(TEXT UNDER STUDY):
===

The restaurant erected a large advertisement, which became known as the "Hung Far Low sign" (or the "Chop Suey Hung Far Low Cocktails" sign, based on its displayed text), as early as 1928. The two-story, 2000 lb sign and its supports were severely damaged by the 2000s. In 2008, the display was removed during building renovations and for safety reasons, and put into storage at a sign repository in Scappoose, Oregon. Local residents organized a campaign to save the advertisement, and Kurt Huffman and Andy Ricker, the restaurateurs who opened Ping when Hung Far Low relocated, worked to keep the sign because of its popularity.

In 2010, Security Signs restored the sign, which now hangs at the intersection of Northwest Fourth Avenue and Couch Street. The restoration cost $77,000, $45,000 of which was paid for by the Portland Development Commission. An additional $8,600 was raised from T-shirt sales and other fundraisers, and the Old Town Chinatown Business Association and neighborhood businesses also supported renovation efforts. The neon sign's pagoda top and bottom half were salvaged, and the rest of the structure was crafted from aluminum. The pieces were welded together, sanded, then covered with a zinc-based primer and multiple layers of acrylic polyurethane paint. The sign's treatment has an estimated lifespan of 50 years.

===

(WHAT THIS EXERCISE ASKS):
(1) Copy out the passage on the Hung Far Low sign word for word, everything from "In 2010, Security" down to "of 50 years.".
(2) According to the passage on the Hung Far Low sign, where was the sign stored after it was removed in 2008?

===

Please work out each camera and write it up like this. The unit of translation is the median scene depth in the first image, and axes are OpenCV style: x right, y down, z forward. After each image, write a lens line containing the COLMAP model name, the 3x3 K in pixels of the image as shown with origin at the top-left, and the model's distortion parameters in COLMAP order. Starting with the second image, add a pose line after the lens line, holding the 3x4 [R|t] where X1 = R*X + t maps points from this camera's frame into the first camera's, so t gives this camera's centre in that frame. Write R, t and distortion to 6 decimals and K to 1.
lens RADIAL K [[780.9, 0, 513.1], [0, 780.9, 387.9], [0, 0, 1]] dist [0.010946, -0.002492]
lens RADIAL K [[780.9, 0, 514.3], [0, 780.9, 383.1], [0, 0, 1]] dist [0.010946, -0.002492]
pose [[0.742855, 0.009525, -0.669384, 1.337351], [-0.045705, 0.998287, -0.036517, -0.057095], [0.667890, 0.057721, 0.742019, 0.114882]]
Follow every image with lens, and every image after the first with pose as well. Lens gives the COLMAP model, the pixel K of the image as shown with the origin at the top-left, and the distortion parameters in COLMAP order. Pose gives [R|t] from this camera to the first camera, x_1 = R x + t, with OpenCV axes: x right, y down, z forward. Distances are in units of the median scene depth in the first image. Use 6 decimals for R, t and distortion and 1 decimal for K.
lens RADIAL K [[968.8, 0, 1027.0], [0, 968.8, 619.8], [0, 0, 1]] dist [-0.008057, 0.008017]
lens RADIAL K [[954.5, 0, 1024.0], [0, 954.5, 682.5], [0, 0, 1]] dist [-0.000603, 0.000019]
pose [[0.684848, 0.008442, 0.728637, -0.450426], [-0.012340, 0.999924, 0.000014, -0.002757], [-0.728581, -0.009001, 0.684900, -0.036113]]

===

(SET OF ANSWERS):
(1)
In 2010, Security Signs restored the sign, which now hangs at the intersection of Northwest Fourth Avenue and Couch Street. The restoration cost $77,000, $45,000 of which was paid for by the Portland Development Commission. An additional $8,600 was raised from T-shirt sales and other fundraisers, and the Old Town Chinatown Business Association and neighborhood businesses also supported renovation efforts. The neon sign's pagoda top and bottom half were salvaged, and the rest of the structure was crafted from aluminum. The pieces were welded together, sanded, then covered with a zinc-based primer and multiple layers of acrylic polyurethane paint. The sign's treatment has an estimated lifespan of 50 years.

(2) At a sign repository in Scappoose, Oregon.